In California, I traded my weekend hikes for other activities. I settled in, spent time running, trying different types of exercise, and generally found new ways to fill my weekends. Six months passed before I ventured out on my first hike—Yosemite—a trip I might have skipped altogether had it not been for the permit I’d already secured. Even that adventure felt like an exception rather than the norm. My friends would find that ironic, given how I used to spend every weekend in the mountains. I thought I’d explore the hills of the Bay Area eventually—I just needed the right push. Ironically, it came from another list. After Yosemite, I dove into John Muir’s writings and learned about the Sierra Club he founded. Among their projects was a recently published list of small mountains around San Francisco called the Nifty 90.

I start on a Saturday morning at Foothill College in Mountain View, as far as the local bus takes me. I walk the remaining 2 miles to the trailhead; destination Black Mountain.

At the gate, I find signs warning me about mountain lion encounters and how to proceed in such a scenario: Don’t approach, make yourself appear bigger, scare them off, and fight back if needed.

I pause momentarily, pushing aside thoughts of any unpleasant wildlife encounter, and march on.

The trail is a wide dirt road through the forest, soon climbing steeply up the hillside. It’s still a little cold in the shade of the trees, but I’m looking forward to reaching the parts of the trail more exposed to the warming morning sun.

The trail has no technical difficulties, but it’s a long walk. I’m quickly making progress as the various scents of the forest fill my lungs.

The trail rises above the forest cover for its final section, opening up expansive views down onto the Bay. The vegetation is mainly reduced to golden shrubs. Radio towers and a power line can be seen.

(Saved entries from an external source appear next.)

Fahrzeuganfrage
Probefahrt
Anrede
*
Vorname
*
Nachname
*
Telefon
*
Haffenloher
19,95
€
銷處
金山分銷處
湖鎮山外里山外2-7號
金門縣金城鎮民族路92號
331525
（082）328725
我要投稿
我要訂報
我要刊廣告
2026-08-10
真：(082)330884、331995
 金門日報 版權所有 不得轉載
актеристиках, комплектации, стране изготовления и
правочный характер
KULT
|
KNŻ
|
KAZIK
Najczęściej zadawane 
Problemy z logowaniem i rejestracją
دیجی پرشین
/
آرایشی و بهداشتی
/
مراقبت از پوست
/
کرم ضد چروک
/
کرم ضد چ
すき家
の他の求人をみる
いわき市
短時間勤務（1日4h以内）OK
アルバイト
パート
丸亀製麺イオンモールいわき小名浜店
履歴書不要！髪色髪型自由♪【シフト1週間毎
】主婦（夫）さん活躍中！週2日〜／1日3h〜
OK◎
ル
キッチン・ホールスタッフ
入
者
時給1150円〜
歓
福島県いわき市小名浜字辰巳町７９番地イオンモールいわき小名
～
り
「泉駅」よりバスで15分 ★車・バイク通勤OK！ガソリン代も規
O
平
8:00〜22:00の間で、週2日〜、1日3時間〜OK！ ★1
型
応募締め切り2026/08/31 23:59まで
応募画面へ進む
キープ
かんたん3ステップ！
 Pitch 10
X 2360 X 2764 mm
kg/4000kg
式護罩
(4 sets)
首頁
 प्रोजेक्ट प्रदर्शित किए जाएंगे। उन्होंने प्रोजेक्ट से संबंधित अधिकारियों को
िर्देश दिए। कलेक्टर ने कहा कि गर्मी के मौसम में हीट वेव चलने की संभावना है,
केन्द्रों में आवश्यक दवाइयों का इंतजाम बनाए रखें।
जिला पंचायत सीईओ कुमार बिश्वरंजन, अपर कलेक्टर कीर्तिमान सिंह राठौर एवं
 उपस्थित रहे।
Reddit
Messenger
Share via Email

I soon reach the summit, a collection of grey rocks peeking out of a gentle slope in sharp contrast to the golden wheat-coloured vegetation. A gentle breeze now blows across.

Bicyclists arrive from the other side of the hill, where a dirt road leads all the way to the top. I sit on the ground, my back leaning against one of the boulders, gazing at the landscape, observing a few faint clouds floating across an otherwise blue sky. Maybe that’s tonight’s rain over the East Bay, I think.

I read a book for about half an hour. Then, as more cyclists start to break the solitude, I start my descent.

The absence of technically demanding terrain allows me to walk down at a swift and constant pace. I enjoy the views for which I had to turn around on the way up. Now, the blue of the Bay and the bustling life of Silicon Valley sit right in front of me.

Time flies, and I soon find myself back at the trailhead and the bus stop. In 4 hours, I’ve walked 21 km, the distance of a half marathon, up and down my first peak in the Bay Area. It’s a good start to the weekend. I’m tired but excited to grab some lunch.